Magical may seem an odd choice of adjective for this sleepy little town, but that’s how it feels. A short drive, a few twists and turns in the car, and you’ve escaped the hustle and bustle of modern day society for that slower, neighborly era of yesteryear.
The Historic Village of Gold Hill, as it is known, boasts a myriad of attractions dating back to the middle of the 19th century. Mine shafts reflect the origins of the village’s name, and a cluster of storefronts have elected to forego modernization. As such, the experience of walking through the small town is like stepping back into the past.
One of these stores is the E. H. Montgomery General Store, which itself houses another treasure of Gold Hill besides rustic and weathered wood and sturdy architectural sites now celebrating their dodransbicentennial (that is, their 175th year in existence, if you’re counting). Specifically, it’s the site of weekly, old-fashioned bluegrass ‘picking’ sessions, hosted every Friday night at 7 p.m.
Glenn “Hoppy” Hopkins represents one half of the duo now leasing the General Store. His wife, Vivian, is the other half and, by his accounts, she’s a very busy woman: an author, painter, historian and bluegrass musician.
Bluegrass, it seems, would be the shared passion that brought the pair together.
“Her daddy found out that I loved bluegrass,” he said. “She loved dancing and bluegrass. She was a clogger. He took me and (her family) to a festival and I had a ball. That’s the way we met.”
This is how much of the conversation with Hopkins will flow. He’s straight to the point, yet still has a way of regaling those who listen with anecdotes and Gold Hill history in a way that only a natural-borne grandfather-type can.
Much like his story of meeting his wife, Hopkins describes the process of coming to lease the store as something that simply fell into place. He was working two jobs when, at 48, he had to undergo major surgery.
“I still had to have something to do, you know?” he said, then continued in a mild-mannered tease, “Vivian found me something to do. You know how women are.”

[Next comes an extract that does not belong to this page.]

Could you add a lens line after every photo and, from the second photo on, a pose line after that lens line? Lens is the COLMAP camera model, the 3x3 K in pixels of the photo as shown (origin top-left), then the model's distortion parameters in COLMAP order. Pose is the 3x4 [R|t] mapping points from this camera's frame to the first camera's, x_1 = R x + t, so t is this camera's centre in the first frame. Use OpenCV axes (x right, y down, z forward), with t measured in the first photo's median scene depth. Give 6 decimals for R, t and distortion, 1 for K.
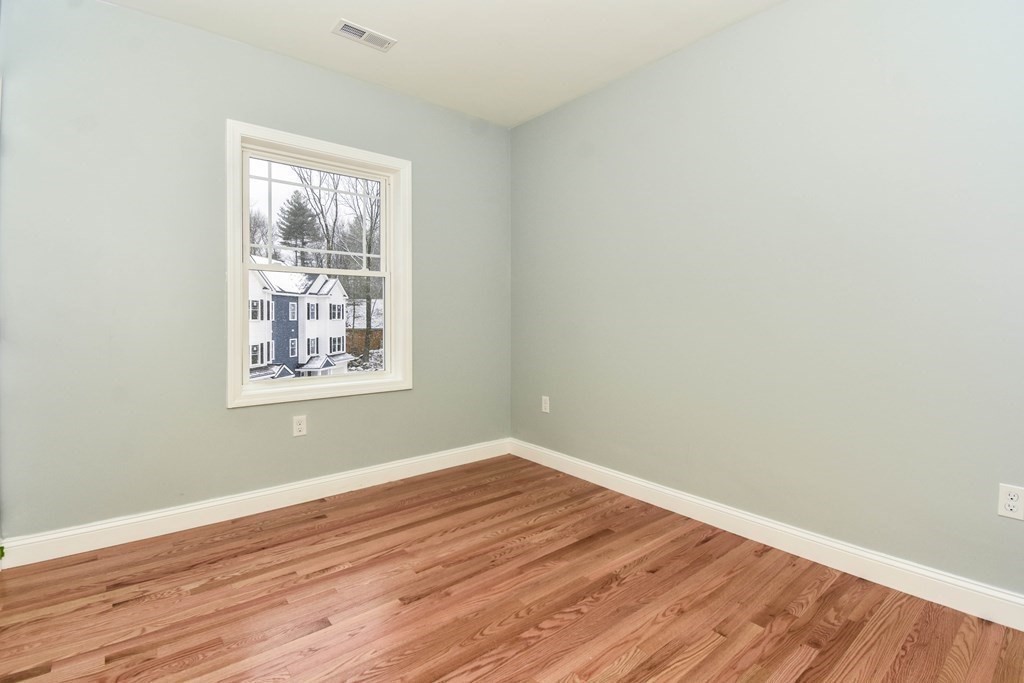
lens RADIAL K [[465.2, 0, 512.2], [0, 465.2, 337.5], [0, 0, 1]] dist [-0.025457, -0.001385]
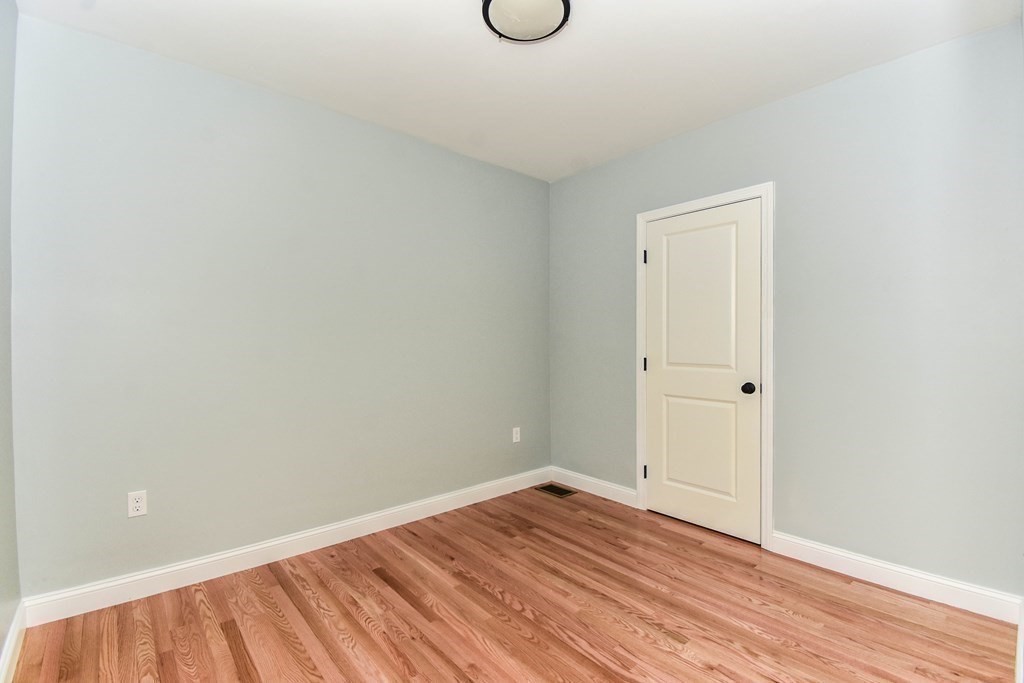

Hopkins recommends plenty to those yet uninitiated with Gold Hill: renting a cottage for example, or exploring the Gold Hill Mines Historic Park. Unsurprising is his emphasis on visiting during one of those Friday night jam sessions, a spontaneous and collective musical events that sometimes spills out of the storefront and into the street.
Participants are of all ages and join them weekly from places like Concord and Wilkes County. Hopkins reports that support for the event is apparent: some pickers not only play along, but help set up for the sessions as well.
“It’s just a family, you know? That’s what bluegrass is, it’s a family.”